Недалекий молчаливый Павло Домашенко вдруг засмеялся и пьяно покачал опущенной головой:

    -  Чудно!

- А командир? - сурово, словно очевидца, допрашивал Илька взвинченный Розумий.

- Ну ты сморозил! - поразился глупости приятеля Мочак. - Если он - командир казнительного отряда? Такой же палачуга.

Кривельняк мрачно торжествовал:

- Вот она и вся правда! Там-то все наше нутро взыграло. Калмыками да китайцями оправдываемся, на пьяных воров киваем. Да у самого закоренелого вора от таких страстей сердце страхом зайдется! Там по убежденьям, по своей воле секли головы. Да шо Дон! Не надо далеко ходить: вон у нас под боком, в Мариновке, в том же девятнадцатом наши чертогоны тако же зверствовали... Чудно дедово гумно, - назидательно сказал он Павлу, - семь лет як жита нет, а свиньи роются. Навроде нас сегодня. Да, шо ни говори, а Сталин с умом сюда высылает. Видциля до Москвы не доскакать, не доехать, сидеть нам тут всем до скончания веку, тут-то мы, наконец, примиримся. Навечно. Прав Хасан, - указал он на чеченца. - За селом, на кладбище. А шоб уже совсем по справедливости, то неплохо бы сюда еще китайцев, латышей, калмыков с мадьярами, - он на мгновение задумался и весело добавил: - Ну и, для смеху, жидов трошки!

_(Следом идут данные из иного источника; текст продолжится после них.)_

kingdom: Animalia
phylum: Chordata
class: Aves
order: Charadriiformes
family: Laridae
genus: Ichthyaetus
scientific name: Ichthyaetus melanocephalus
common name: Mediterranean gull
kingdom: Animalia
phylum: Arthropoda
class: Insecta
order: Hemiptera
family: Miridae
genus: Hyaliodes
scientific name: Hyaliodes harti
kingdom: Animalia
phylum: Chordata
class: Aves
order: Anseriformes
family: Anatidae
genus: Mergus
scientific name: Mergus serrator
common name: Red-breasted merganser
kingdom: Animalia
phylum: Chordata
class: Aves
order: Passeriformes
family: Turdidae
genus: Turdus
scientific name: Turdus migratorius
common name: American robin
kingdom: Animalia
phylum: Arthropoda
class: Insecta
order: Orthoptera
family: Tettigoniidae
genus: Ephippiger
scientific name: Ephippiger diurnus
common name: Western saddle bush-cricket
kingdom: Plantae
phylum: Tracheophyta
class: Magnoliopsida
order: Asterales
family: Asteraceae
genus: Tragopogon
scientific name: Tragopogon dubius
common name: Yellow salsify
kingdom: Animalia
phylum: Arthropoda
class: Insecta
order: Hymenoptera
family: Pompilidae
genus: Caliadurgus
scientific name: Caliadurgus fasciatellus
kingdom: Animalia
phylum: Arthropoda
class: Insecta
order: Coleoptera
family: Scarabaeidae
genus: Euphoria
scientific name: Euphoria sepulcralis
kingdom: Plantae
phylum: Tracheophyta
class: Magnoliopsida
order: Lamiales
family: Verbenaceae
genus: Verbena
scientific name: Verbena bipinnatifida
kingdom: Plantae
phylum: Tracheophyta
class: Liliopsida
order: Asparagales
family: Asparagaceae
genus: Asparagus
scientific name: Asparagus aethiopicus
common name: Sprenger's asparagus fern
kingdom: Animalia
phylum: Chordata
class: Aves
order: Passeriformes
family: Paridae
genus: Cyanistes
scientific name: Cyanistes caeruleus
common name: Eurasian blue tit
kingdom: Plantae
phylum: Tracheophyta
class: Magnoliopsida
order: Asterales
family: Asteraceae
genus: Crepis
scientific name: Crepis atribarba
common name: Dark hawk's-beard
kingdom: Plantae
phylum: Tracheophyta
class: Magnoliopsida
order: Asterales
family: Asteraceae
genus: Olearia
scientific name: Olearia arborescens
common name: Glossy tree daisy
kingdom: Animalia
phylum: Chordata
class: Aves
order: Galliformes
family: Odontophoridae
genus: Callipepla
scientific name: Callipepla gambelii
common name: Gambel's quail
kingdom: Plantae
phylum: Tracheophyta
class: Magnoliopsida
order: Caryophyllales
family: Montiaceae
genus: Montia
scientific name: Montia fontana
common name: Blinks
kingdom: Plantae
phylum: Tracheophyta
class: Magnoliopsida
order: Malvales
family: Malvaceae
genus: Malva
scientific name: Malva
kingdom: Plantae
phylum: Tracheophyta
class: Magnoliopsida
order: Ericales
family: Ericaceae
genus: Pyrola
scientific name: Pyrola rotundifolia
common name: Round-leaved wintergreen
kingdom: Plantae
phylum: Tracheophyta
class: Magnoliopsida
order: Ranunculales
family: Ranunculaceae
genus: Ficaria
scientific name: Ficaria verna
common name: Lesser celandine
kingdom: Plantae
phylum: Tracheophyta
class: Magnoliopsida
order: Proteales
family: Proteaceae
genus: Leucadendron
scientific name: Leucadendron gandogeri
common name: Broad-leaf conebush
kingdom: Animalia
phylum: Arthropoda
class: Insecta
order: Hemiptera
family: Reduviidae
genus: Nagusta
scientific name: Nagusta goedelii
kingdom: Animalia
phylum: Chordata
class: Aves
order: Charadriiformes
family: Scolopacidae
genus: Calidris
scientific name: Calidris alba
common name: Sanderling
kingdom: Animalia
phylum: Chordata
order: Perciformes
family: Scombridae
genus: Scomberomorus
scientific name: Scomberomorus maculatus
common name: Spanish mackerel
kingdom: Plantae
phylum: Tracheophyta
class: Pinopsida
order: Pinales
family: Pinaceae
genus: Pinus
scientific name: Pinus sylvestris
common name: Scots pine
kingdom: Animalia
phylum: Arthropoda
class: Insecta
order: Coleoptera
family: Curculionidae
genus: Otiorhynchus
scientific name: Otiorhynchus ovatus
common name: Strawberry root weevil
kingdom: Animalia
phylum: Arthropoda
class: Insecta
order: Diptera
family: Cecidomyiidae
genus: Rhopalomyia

- Господи, да когда же оно кончится, о це чертобесие, когда мы вже уму-жалости наберемся? - вздохнул Илько.

- Тут не в нациях дело, - с досадой сказал Демьян Приходько. - Выпустили мы в семнадцатом годе зверюгу, теперь черта с два ты его опять в клетку загонишь!


- Но кто же его назаначил в каратели? Кто ему предписал свершать злодейства? - с многозначительным видом продолжал допытываться о командире полка Гетьман. - Местные штабы дать ему права на резню мирных жителей не могли. Вы чуете, куды оно тянется? - хитро сощурился он темным, обросшим лицом. - В Москву следки тянутся. Выгораживаете ее, а она - самое змеиное кубло. Она тех карателей науськала. Она, сука, по сей день народ мордует. Пригрела возля себя всякого сброду, наплодила портфельщиков. Думает, если вырубить та выселить, лучше жить будемо... Демьян, - окликнул он о чем-то задумавшегося Приходько, - ты у нас зараз самый понимающий, скажи: лучше стало? Лучше? - злорадно допытывался он у гуляевца, которого недавно "вычистили" из партии. Тот с болью в глазах промолчал, а Гетьман с лютой ненавистью погрозил в двери:

- У-у, собачьи жилы! Нема на вас того полка!

В конюшне подавленно смолкают. Солнечные лучи сквозят в щелях дверных косяков, загораются у порога прозрачными, золотисто-голубыми плахтами табачного дыма либо густо серебрятся снежной пылью. Мужики сидят кто на чем, думают, вспоминают, дышат сладостным запахом конюшни, ее живым духом коней, свежего навоза, сена - из своих хлевов давно несет погребной гнилью, - подолгу слушают, как на хворостяном потолке шебуршатся воробьи. Расходиться не спешат. Да им-то и идти некуда, кроме как домой. Но сидеть здоровому мужику в эту пору в голодной хате - непривычно, стыдно.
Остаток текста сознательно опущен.